Reproduce nothing beyond the line containing "nie. Divoký a". From the first line of the data below down to it, copy each line exactly, without the pictures.

── RECORDED INFORMATION ──

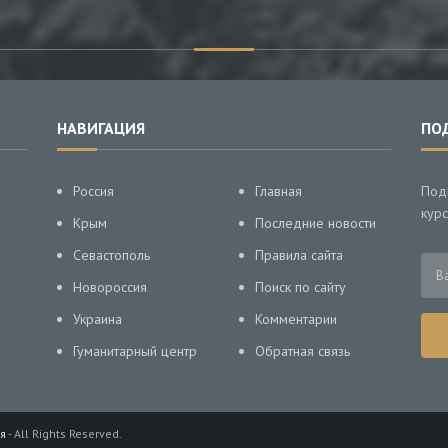
НАВИГАЦИЯ
ПО
Россия
Главная
Под
курс
Крым
Последние новости
Севастополь
Правила сайта
Новороссия
Поиск по сайту
Украина
Комментарии
Гуманитарный центр
Обратная связь
я
- All Rights Reserved.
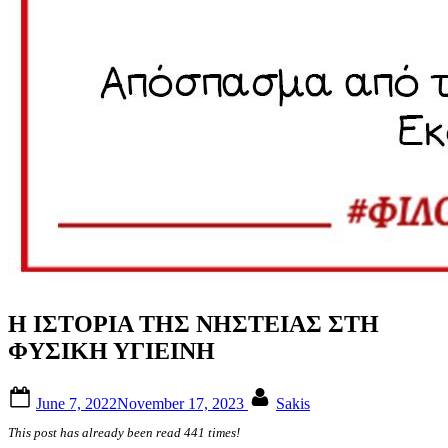
Η ΙΣΤΟΡΙΑ ΤΗΣ ΝΗΣΤΕΙΑΣ ΣΤΗ
ΦΥΣΙΚΗ ΥΓΙΕΙΝΗ
Posted
By
June 7, 2022
November 17, 2023
Sakis
on
This post has already been read 441 times!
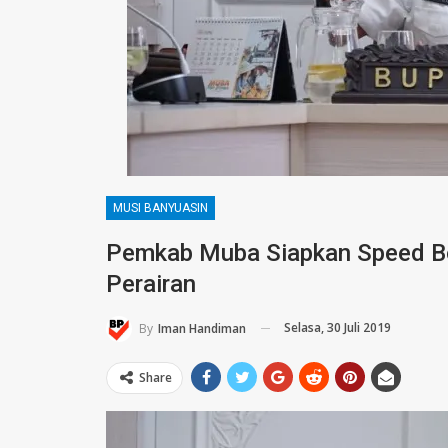
MUSI BANYUASIN
Pemkab Muba Siapkan Speed B
Perairan
Selasa, 30 Juli 2019
By
Iman Handiman
Share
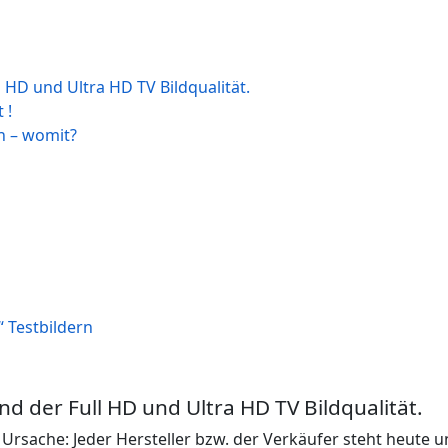
l HD und Ultra HD TV Bildqualität.
 !
en – womit?
“ Testbildern
ind der Full HD und Ultra HD TV Bildqualität.
e Ursache: Jeder Hersteller bzw. der Verkäufer steht heute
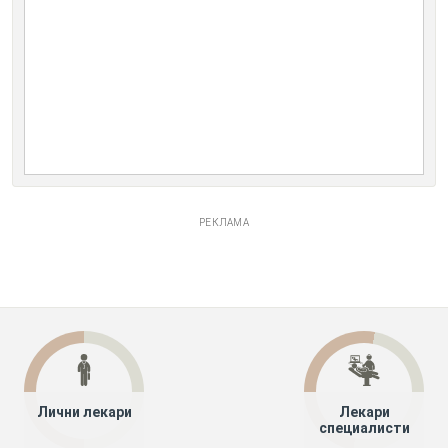
РЕКЛАМА
Лични лекари
Лекари
специалисти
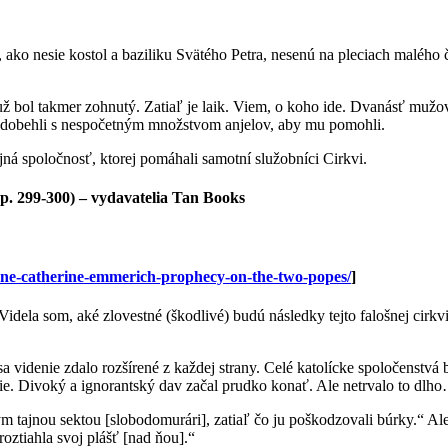
ako nesie kostol a baziliku Svätého Petra, nesenú na pleciach malého čl
muž bol takmer zohnutý. Zatiaľ je laik. Viem, o koho ide. Dvanásť mu
ci dobehli s nespočetným množstvom anjelov, aby mu pomohli.
ajná spoločnosť, ktorej pomáhali samotní služobníci Cirkvi.
p. 299-300) – vydavatelia Tan Books
anne-catherine-emmerich-prophecy-on-the-two-popes/
]
ela som, aké zlovestné (škodlivé) budú následky tejto falošnej cirkvi.
idenie zdalo rozšírené z každej strany. Celé katolícke spoločenstvá 
nie. Divoký a ignorantský dav začal prudko konať. Ale netrvalo to dlh
tajnou sektou [slobodomurári], zatiaľ čo ju poškodzovali búrky.“ Ale 
oztiahla svoj plášť [nad ňou].“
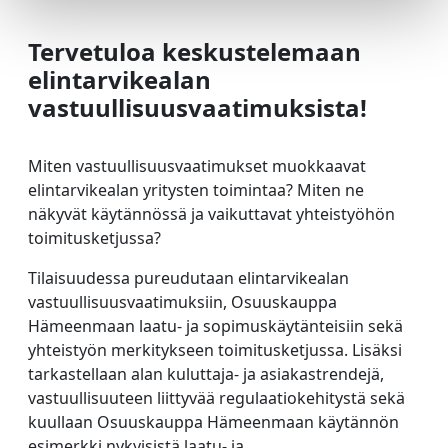
Tervetuloa keskustelemaan
elintarvikealan
vastuullisuusvaatimuksista!
Miten vastuullisuusvaatimukset muokkaavat
elintarvikealan yritysten toimintaa? Miten ne
näkyvät käytännössä ja vaikuttavat yhteistyöhön
toimitusketjussa?
Tilaisuudessa pureudutaan elintarvikealan
vastuullisuusvaatimuksiin, Osuuskauppa
Hämeenmaan laatu- ja sopimuskäytänteisiin sekä
yhteistyön merkitykseen toimitusketjussa. Lisäksi
tarkastellaan alan kuluttaja- ja asiakastrendejä,
vastuullisuuteen liittyvää regulaatiokehitystä sekä
kuullaan Osuuskauppa Hämeenmaan käytännön
esimerkki nykyisistä laatu- ja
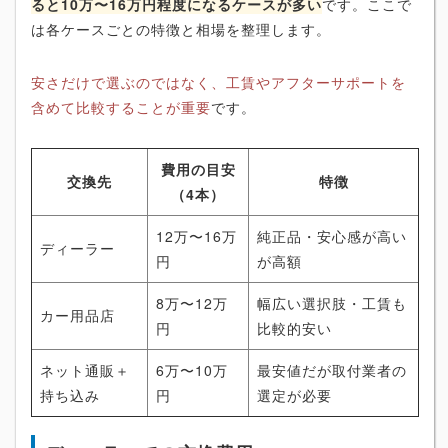
ると10万〜16万円程度になるケースが多い
です。ここで
は各ケースごとの特徴と相場を整理します。
安さだけで選ぶのではなく、工賃やアフターサポートを
含めて比較することが重要
です。
費用の目安
交換先
特徴
（4本）
12万〜16万
純正品・安心感が高い
ディーラー
円
が高額
8万〜12万
幅広い選択肢・工賃も
カー用品店
円
比較的安い
ネット通販＋
6万〜10万
最安値だが取付業者の
持ち込み
円
選定が必要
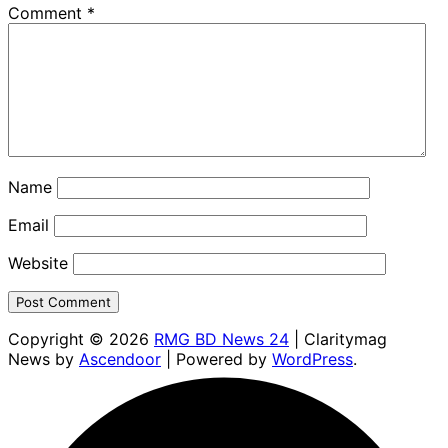
Comment
*
Name
Email
Website
Copyright © 2026
RMG BD News 24
| Claritymag
News by
Ascendoor
| Powered by
WordPress
.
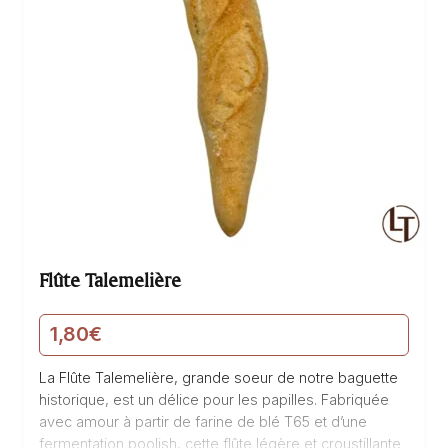
Flûte Talemelière
1,80
€
La Flûte Talemelière, grande soeur de notre baguette
historique, est un délice pour les papilles. Fabriquée
avec amour à partir de farine de blé T65 et d’une
fermentation poolish, cette flûte légère et croustillante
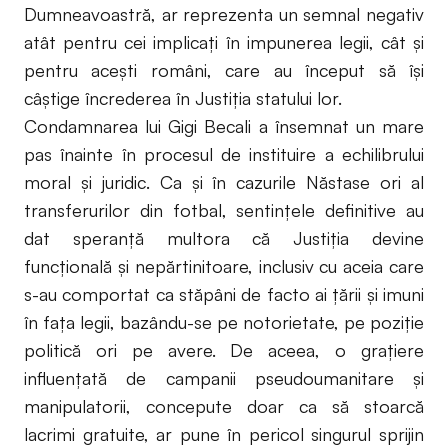
Dumneavoastră, ar reprezenta un semnal negativ
atât pentru cei implicați în impunerea legii, cât şi
pentru acești români, care au început să își
câştige încrederea în Justiţia statului lor.
Condamnarea lui Gigi Becali a însemnat un mare
pas înainte în procesul de instituire a echilibrului
moral și juridic. Ca și în cazurile Năstase ori al
transferurilor din fotbal, sentințele definitive au
dat speranță multora că Justiţia devine
funcţională şi nepărtinitoare, inclusiv cu aceia care
s-au comportat ca stăpâni de facto ai ţării şi imuni
în faţa legii, bazându-se pe notorietate, pe poziţie
politică ori pe avere. De aceea, o graţiere
influențată de campanii pseudoumanitare şi
manipulatorii, concepute doar ca să stoarcă
lacrimi gratuite, ar pune în pericol singurul sprijin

───

YOUR RESPONSE —
НАВИГАЦИЯ
ПО
Россия
Главная
Под
курс
Крым
Последние новости
Севастополь
Правила сайта
Новороссия
Поиск по сайту
Украина
Комментарии
Гуманитарный центр
Обратная связь
я
- All Rights Reserved.
Η ΙΣΤΟΡΙΑ ΤΗΣ ΝΗΣΤΕΙΑΣ ΣΤΗ
ΦΥΣΙΚΗ ΥΓΙΕΙΝΗ
Posted
By
June 7, 2022
November 17, 2023
Sakis
on
This post has already been read 441 times!
MUSI BANYUASIN
Pemkab Muba Siapkan Speed B
Perairan
Selasa, 30 Juli 2019
By
Iman Handiman
Share
l HD und Ultra HD TV Bildqualität.
 !
en – womit?
“ Testbildern
ind der Full HD und Ultra HD TV Bildqualität.
e Ursache: Jeder Hersteller bzw. der Verkäufer steht heute
РЕКЛАМА
Лични лекари
Лекари
специалисти
ako nesie kostol a baziliku Svätého Petra, nesenú na pleciach malého čl
muž bol takmer zohnutý. Zatiaľ je laik. Viem, o koho ide. Dvanásť mu
ci dobehli s nespočetným množstvom anjelov, aby mu pomohli.
ajná spoločnosť, ktorej pomáhali samotní služobníci Cirkvi.
p. 299-300) – vydavatelia Tan Books
anne-catherine-emmerich-prophecy-on-the-two-popes/
]
ela som, aké zlovestné (škodlivé) budú následky tejto falošnej cirkvi.
idenie zdalo rozšírené z každej strany. Celé katolícke spoločenstvá 
nie. Divoký a ignorantský dav začal prudko konať. Ale netrvalo to dlh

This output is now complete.